Nov 10, 2012

You can do so much with comics because that's where it all comes together

Well, that's over and done with.

I finished my latest comic series -- Fibromyalgia for Beginners -- and are primed for another.

It took me just over a month to do the 21 pages on a approximation of an every-second-day work schedule, usually in 3-5 hour shifts.

Compared to standard comic making -- with pens and pencils -- that's fast. I doubt I could work at that normative achingly slow pace. 

I value speed...and shortcuts...and laziness.

En route I learnt a lot of techniques and exposed myself to even more creative options.

So the world is my comic oyster.

While I still have heaps to learn and while I still seek to continue  my chats with Mr Punch (when I'm busy on this other stuff I miss time spent with my puppet friend) , I'm keen to ramp up my comic commitments by taking up more challenging projects.

To mind are the following possibilities:
  • A personal political memoir, maybe in snippets
  • A meditation on the Northern Territory Intervention into Aboriginal communities
  • An exploration of  'socialism' and how to get there (from here) in the mode of Rius' work (eg: Cuba for Beginners, Marx for Beginners)
  • I'd also like to get into doing 'editorial cartoons' of sorts...
An experiment in going back in time using GIMP +

The complication so that any of these options present challenges and demand approaches I don't as yet posses or master.

There's also a lot of research involved...before any graphic can be created.

So I'm looking at ramping up my comic work load and committing myself even more assiduously  to the  desktop.  

Nonetheless, I've worked out that distributing whatever I create  requires an eclectic mix of media publishing approaches -- online (both my site and others); via ebooks (by using my present preferred publisher, Smashwords); as presentations (using Slideshare); as standalone pdf files using Scribd...) .

Then there is the other possibility of doing stop animation which I'm sure -- after a time when I've mastered a few more techniques -- will be painstakingly 'easy'. "Easy" maybe given that my daughter is studying animation.


Who woulda thought that after all this time (alive on earth) I'd alight on comics as my preferred and passionate outlet? I'm even gonna start sketching again. 

It shows how confident I am in pursuing the medium. Not how good I am but how much I love doing it.

In the space of a few months -- since late July last, that's just over 3 months --  I've created almost 70 pages, and some of it, I think, is quite good both in graphic impact and/or narrative flow.

I even have fans! One guy, my age, who is a graphic  and comic artist of sorts thinks that my strip "is absolutely brilliant" and friends of mine who are professional artists are extremely supportive.

My advantage is that I'm a tad different from the art school crowd: I pursue a photomontage niche.  Photomontagers I appreciate nonetheless are not as productive as I as they seem caught up in their piece works, whereas I just throw it together.

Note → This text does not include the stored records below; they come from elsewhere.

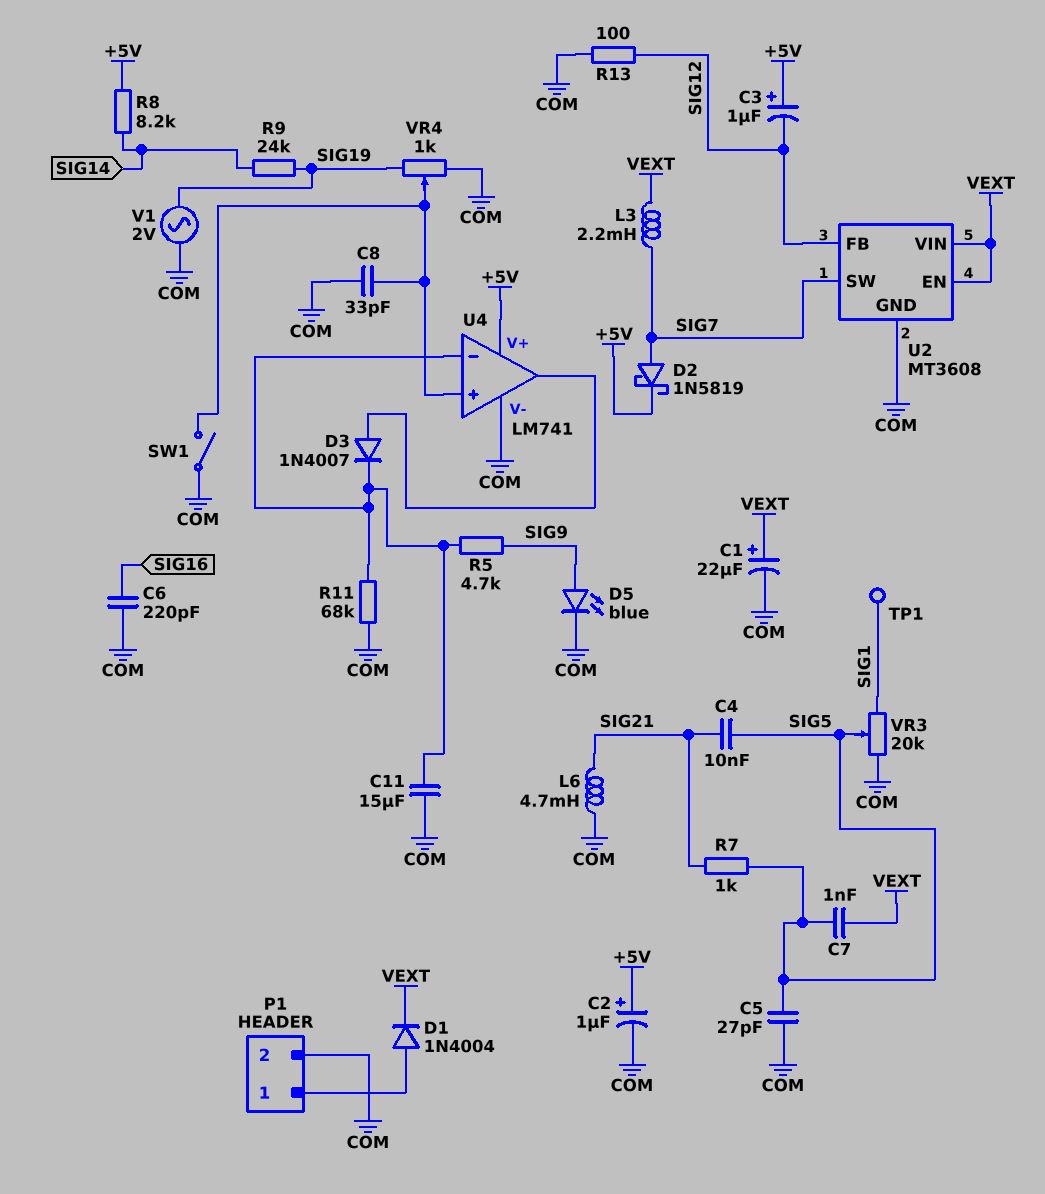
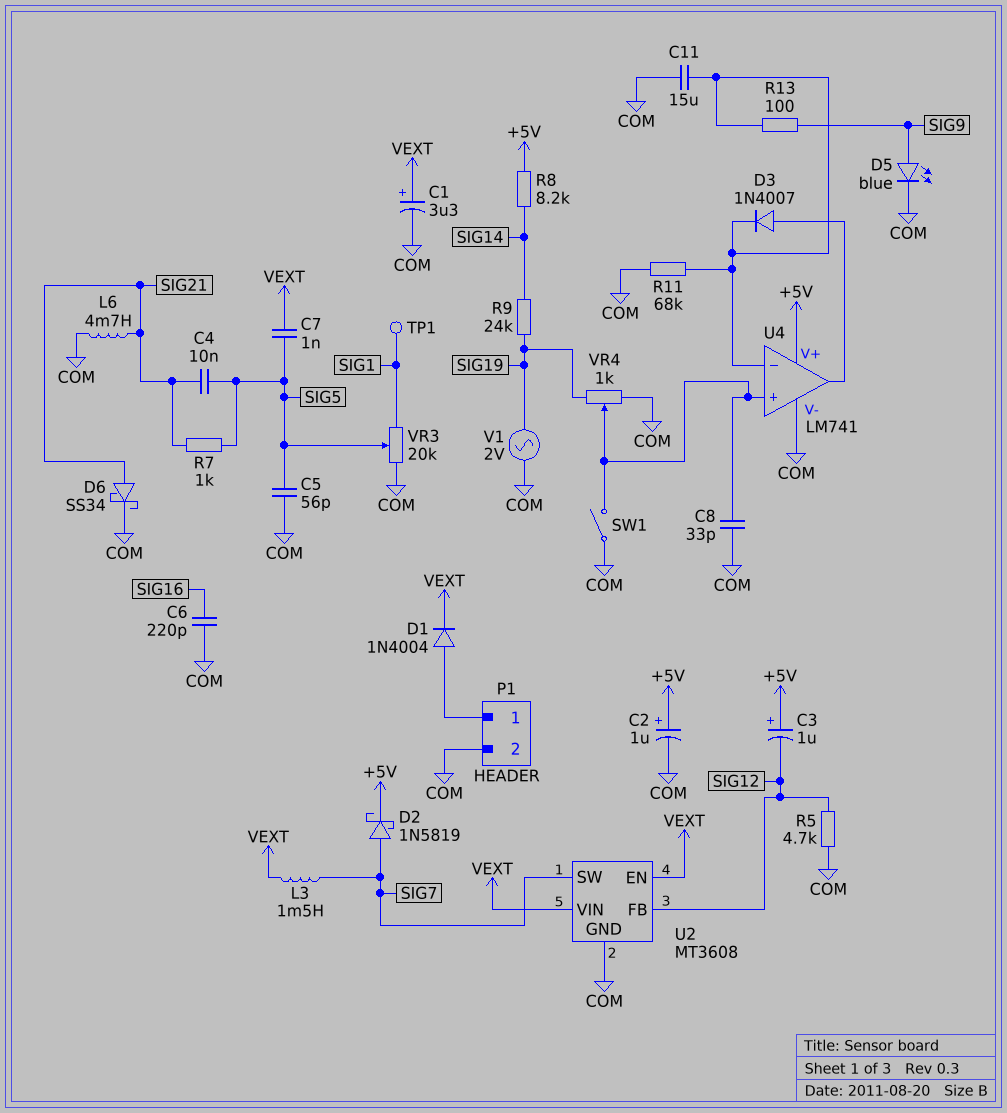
C1: 22uF (plus VEXT, minus COM) -> 3.3uF (plus VEXT, minus COM)
C5: 27pF (COM, SIG5) -> 56pF (COM, SIG5)
D6: none -> schottky SS34 (A SIG21, K COM)
L3: 2.2mH (SIG7, VEXT) -> 1.5mH (SIG7, VEXT)
R5: 4.7k (SIG9, U4/in-) -> 4.7k (COM, SIG12)
R13: 100 (COM, SIG12) -> 100 (SIG9, U4/in-)

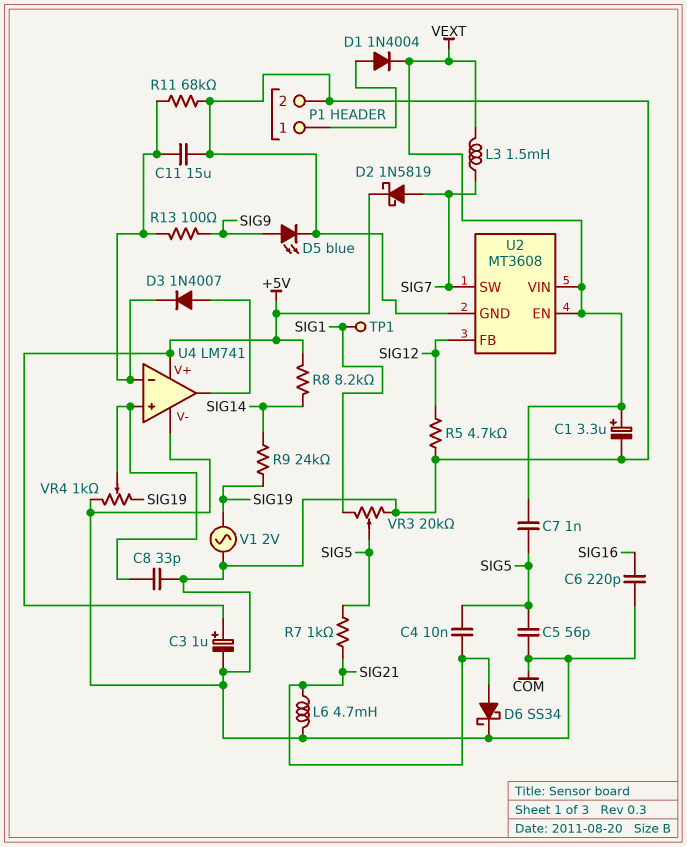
C2: 1uF (plus +5V, minus COM) -> none
C3: 1uF (plus +5V, minus SIG12) -> 1uF (plus +5V, minus COM)
SW1: switch (COM, U4/in+) -> none

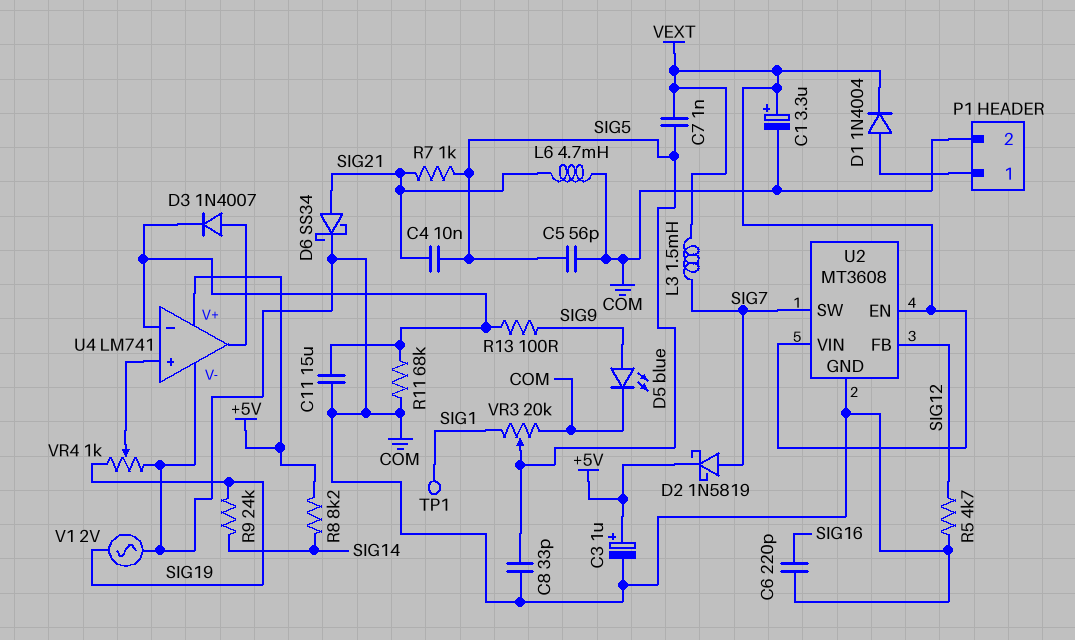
C8: 33pF (COM, U4/in+) -> 33pF (COM, SIG5)

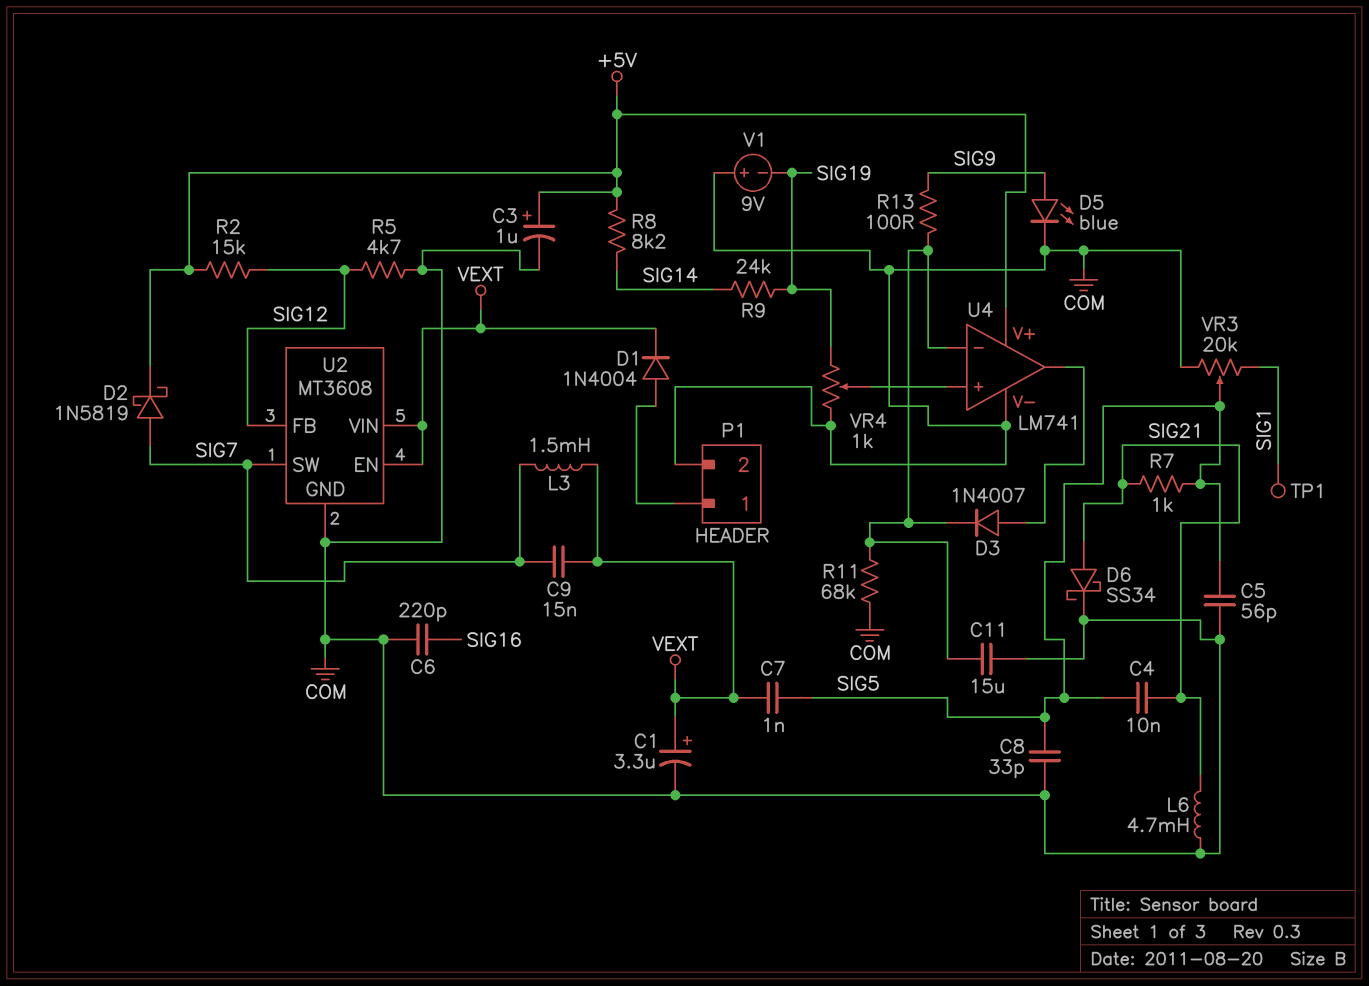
C9: none -> 15nF (SIG7, VEXT)
R2: none -> 15k (+5V, SIG12)
V1: AC 2V (COM, SIG19) -> 9V (plus COM, minus SIG19)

I'm not looking for kudos, mind. I'd do this no matter what. It is nonetheless strange that some in my network just don't get it. But every time I read a comic -- and I gormandize them -- I marvel at what you can do with sequential art and puffs of talky smoke.

Indeed my whole outlook on life and politics is now being formatted by this panelled and photomontaged perspective. I'm looking at ways -- such as by taking sketching material with me always --  I can work on this stuff away from the computer. In my mind is the notion of doing stuff by hand and then integrating it later digitally. You can scan anything into a computer so that all the sort of Kurt Schwitters  Mertz stuff I love could now be replicated.

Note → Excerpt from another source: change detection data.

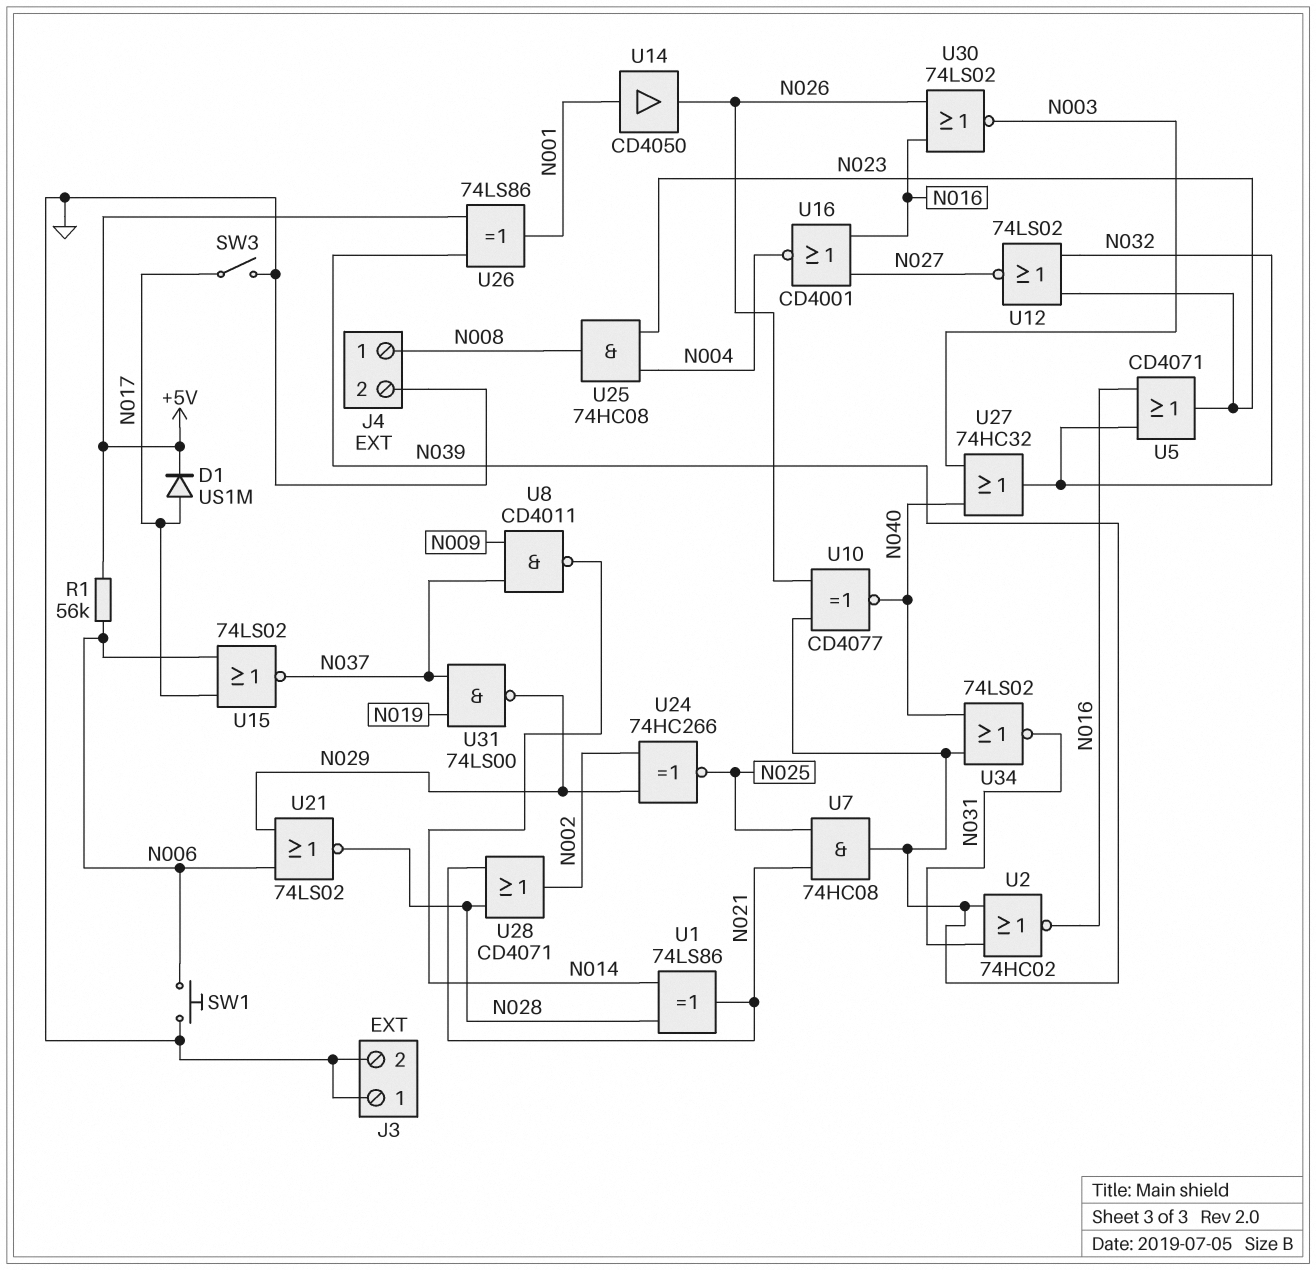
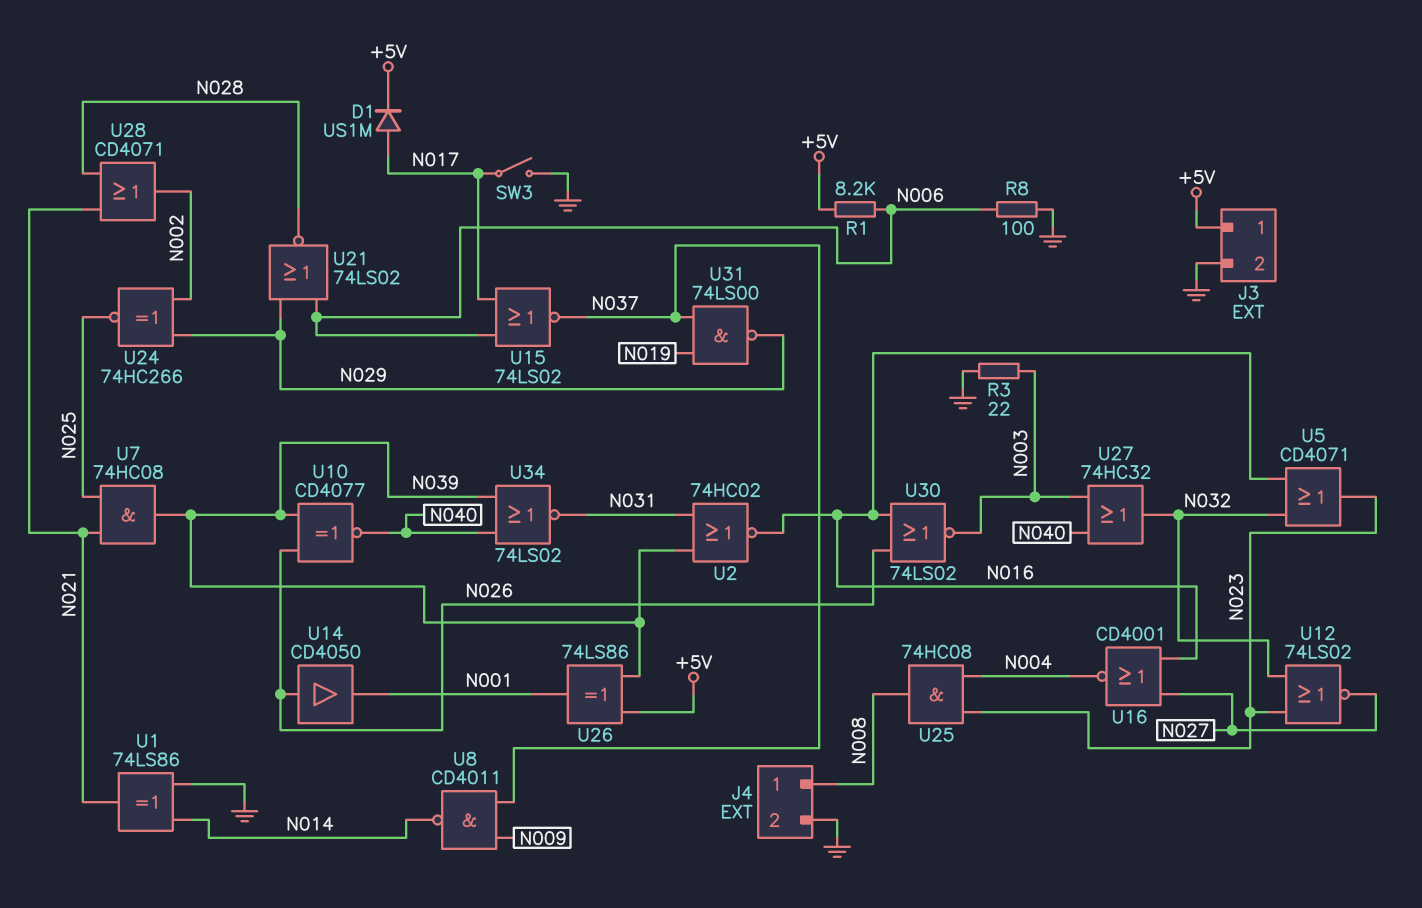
J3 pin 1: GND -> +5V
R1: 56k (+5V, N006) -> 8.2k (+5V, N006)
R3: none -> 22 (GND, N003)
R8: none -> 100 (GND, N006)
SW1: button (GND, N006) -> none
U1: XOR 74LS86 (in N014, in N028, out N021) -> XOR 74LS86 (in GND, in N014, out N021)
U14: buffer CD4050 (in N001, out N026) -> buffer CD4050 (in N026, out N001)

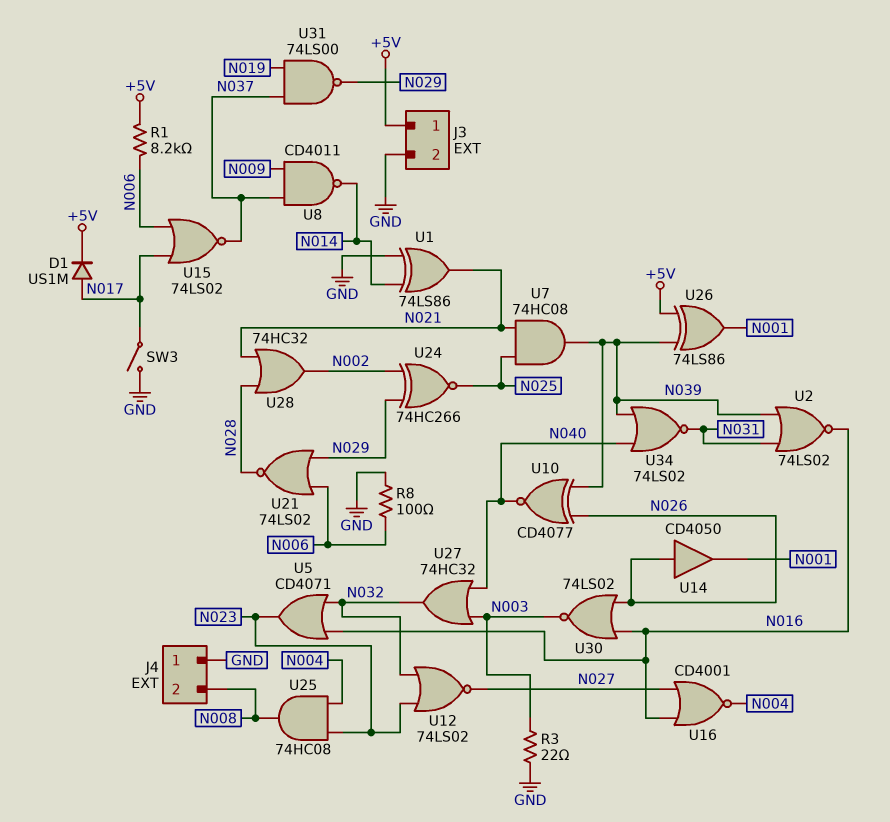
J4 pin 1: N008 -> GND
J4 pin 2: GND -> N008
U2: NOR 74HC02 (in N031, in N039, out N016) -> NOR 74LS02 (in N031, in N039, out N016)
U28: OR CD4071 (in N021, in N028, out N002) -> OR 74HC32 (in N021, in N028, out N002)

The irony is that I find my closest contemporary  deference  within the scrapbooking and journaling communities. 

I can see myself sitting in coffee shops with an appropriate sized Moleskine notebook sketching elements of my panel art.

My partner and I are also discussing how we could convert her Phd thesis into  comic format.... Not so bizarre if you have read  Logicomix: An Epic Search for Truth -- an innovative, dramatic graphic novel about the treacherous pursuit of the foundations of mathematics -- or the scientifically detailed, Cartoon History of the Universe.

You can do so much with comics.

The only draw back is that my 'style' doesn't lend itself to printing because my strips would be ink dense and expensive to duplicate. They'd also have to stay printer page small. Maybe as limited editions, perhaps -- for the fam? Another option is a gallery show* if I wanted to go down that route.....but that's just egocentric indulgence.

I'm pretty happy staying online...

So there: it all comes together in a comic for me.